La habitación, que era una habitación sola y daba al patio interior donde a esa hora el sol golpeaba el cemento de modo que el cemento devolvía el calor hacia arriba, hacia las ventanas, hacia adentro, contenía el trabajo de Sunita dispuesto en tres pilas: las piezas que faltaba rematar, las piezas en curso, las piezas terminadas; y las piezas terminadas estaban bajo un paño húmedo, porque Sunita las guardaba como se guarda algo que necesita reposar, aunque una camisa rematada no necesite reposar, no más de lo que lo necesita quien la ha rematado.
Las tijeras de remate eran pequeñas, de bordado. Sunita había envuelto uno de los dos aros con una tira de tela, porque el metal, con el calor de esos días, quemaba al sostenerlo. Cuarenta y siete grados, habían dicho. Quizás cuarenta y ocho.
El trabajo de Sunita consistía en quitar: cada camisa que salía de la fábrica grande llegaba a su habitación con los hilos sobrantes, los hilos que la máquina deja en cada costura, y el oficio, el suyo, el único que sus manos conocían, era recorrer cada camisa, encontrar cada hilo, cortarlo al ras de la tela sin dañar la tela; y se pagaba por pieza, no por hora; lo que significa que el calor, que con un salario por hora habría sido una carga repartida entre todos, con un salario por pieza era todo suyo, descargado entero sobre sus manos, las cuales con cuarenta y ocho grados se movían más despacio; y más despacio se movían, menos piezas terminaban bajo el paño húmedo, menos piezas bajo el paño húmedo significaba menos rupias cuando a las cinco el thekedar pasaba a contar.
El thekedar contaba las piezas y pagaba las piezas; del calor decía, cuando lo decía, que no era su problema, y en esto tenía su razón, porque el thekedar a su vez entregaba a alguien que contaba él, y así a lo largo de una cadena al final de la cual había una camisa en una tienda con una etiqueta, y en esa etiqueta el calor de Delhi no estaba escrito.
Ese día las escuelas estaban cerradas. Las habían cerrado por el calor, en toda la ciudad, y así Roshni, que tenía diez años, estaba en casa; y una niña de diez años en una habitación sola, con la madre que trabaja contra una hora que se acerca, no permanece mucho tiempo una niña que mira. En un momento dado Roshni había cogido el segundo par de tijeras, el que no tenía la tela alrededor del aro, se había sentado junto a la pila de las piezas por rematar, había empezado.
Sunita contaba las piezas en voz baja, en maratí, como contaba su madre; y contar en maratí las piezas era algo que le salía solo, de antes, de cuando las tijeras de remate no eran las suyas sino las que su madre le había puesto en la mano en otra habitación, en otra ciudad, a la misma edad que tenía ahora Roshni, diez años, los mismos dedos, el mismo gesto de cortar al ras sin dañar; y la frase que su madre había dicho entonces, poniéndole las tijeras en la mano, no había sido una frase cruel, había sido una frase práctica, había sido: así por lo menos aprendes, así por lo menos sirves.

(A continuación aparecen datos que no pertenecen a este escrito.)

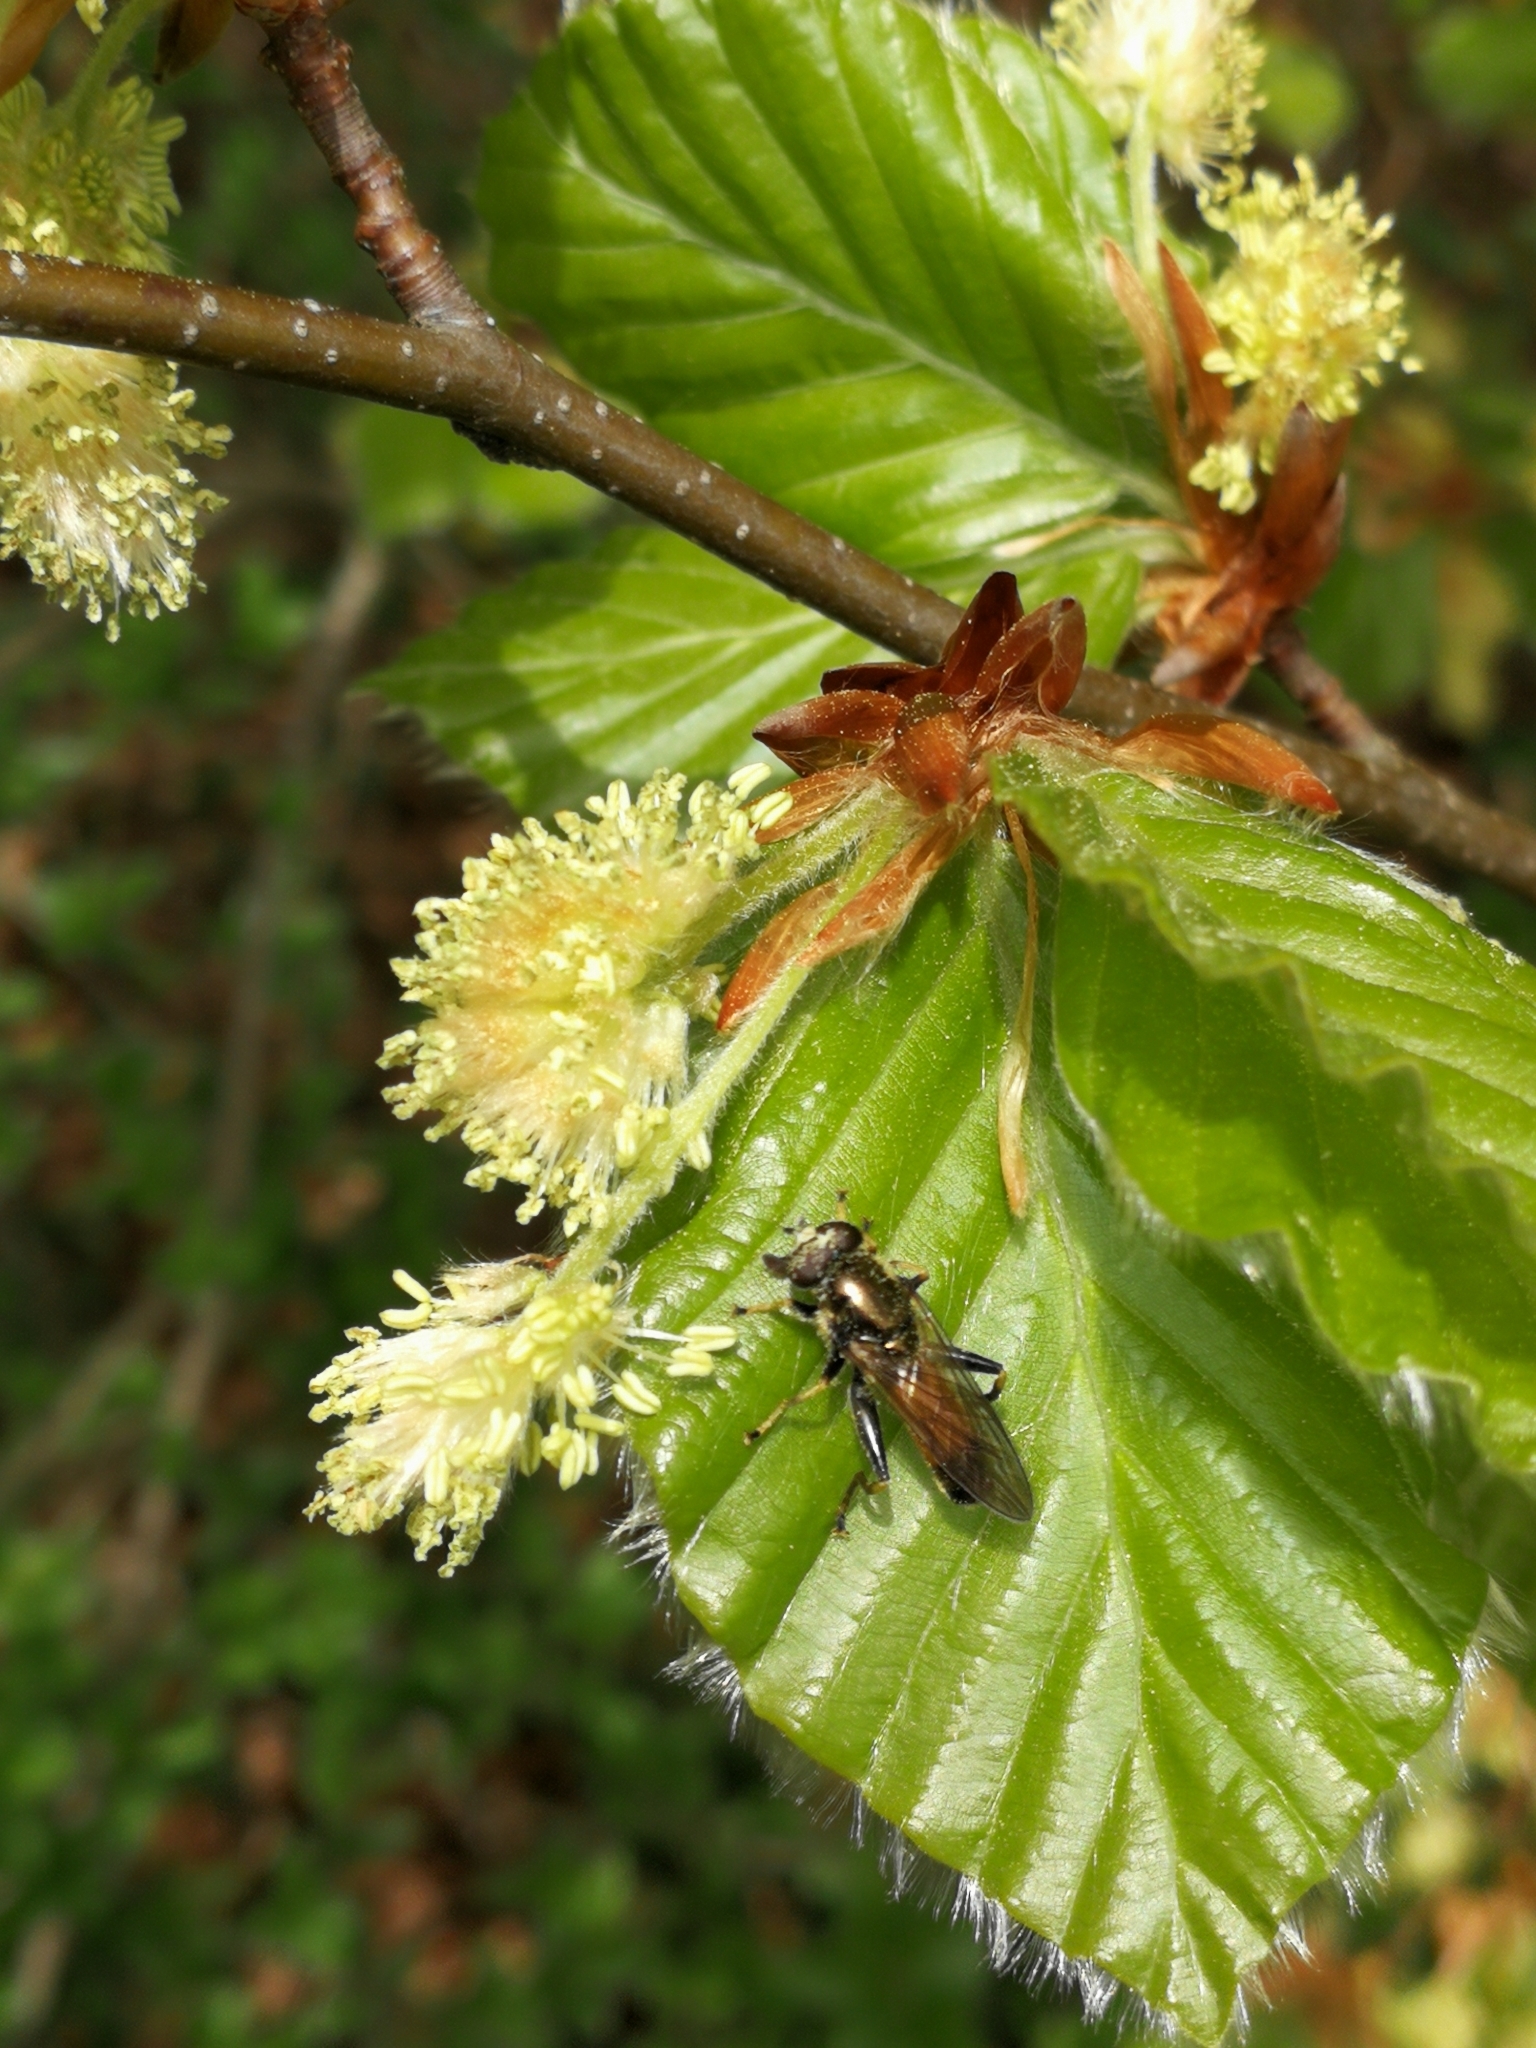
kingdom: Animalia
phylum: Arthropoda
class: Insecta
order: Diptera
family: Syrphidae
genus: Xylota
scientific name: Xylota segnis
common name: Brown-toed forest fly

Sunita estaba contando, y se detuvo en el número.
Se detuvo porque el número que estaba contando incluía las piezas que Roshni había rematado. Estaban en la pila correcta. Estaban bien hechas. Roshni había aprendido mirando, como se aprende todo en una habitación sola.
Sunita dejó sus tijeras. Fue hacia Roshni. No le dijo nada de lo que se dice. Le abrió los dedos, uno por uno, le quitó de la mano el segundo par de tijeras, el que no tenía la tela, el que quemaba; y las piezas que Roshni había terminado las volvió a poner en la pila de las que faltaba hacer.
A las cinco pasó el thekedar. Contó las piezas bajo el paño húmedo. Eran menos del número acordado, bastante menos, porque las manos de Sunita, solas, con cuarenta y ocho grados, no habían llegado al número, y las piezas de Roshni habían vuelto entre las que había que hacer. El thekedar pagó lo que había que pagar por las piezas que había. Dijo que al día siguiente, si el número no cuadraba, el trabajo se lo daría a otra casa. Luego se fue con su cuenta.
Sunita puso las tijeras pequeñas, las del aro envuelto, bajo el paño húmedo, junto a las piezas que reposaban y que no necesitaban reposar.
Roshni miraba.
La radio del patio, encendida en otra habitación, daba las noticias de la tarde; y entre las noticias de la tarde estaba que el calor no bajaría, que los cuarenta y ocho grados se mantenían, que las escuelas de la ciudad permanecían cerradas también al día siguiente. También al día siguiente. Y al día siguiente el número volvería a quedar lejos, Roshni volvería a estar en casa, las tijeras volverían a ser dos.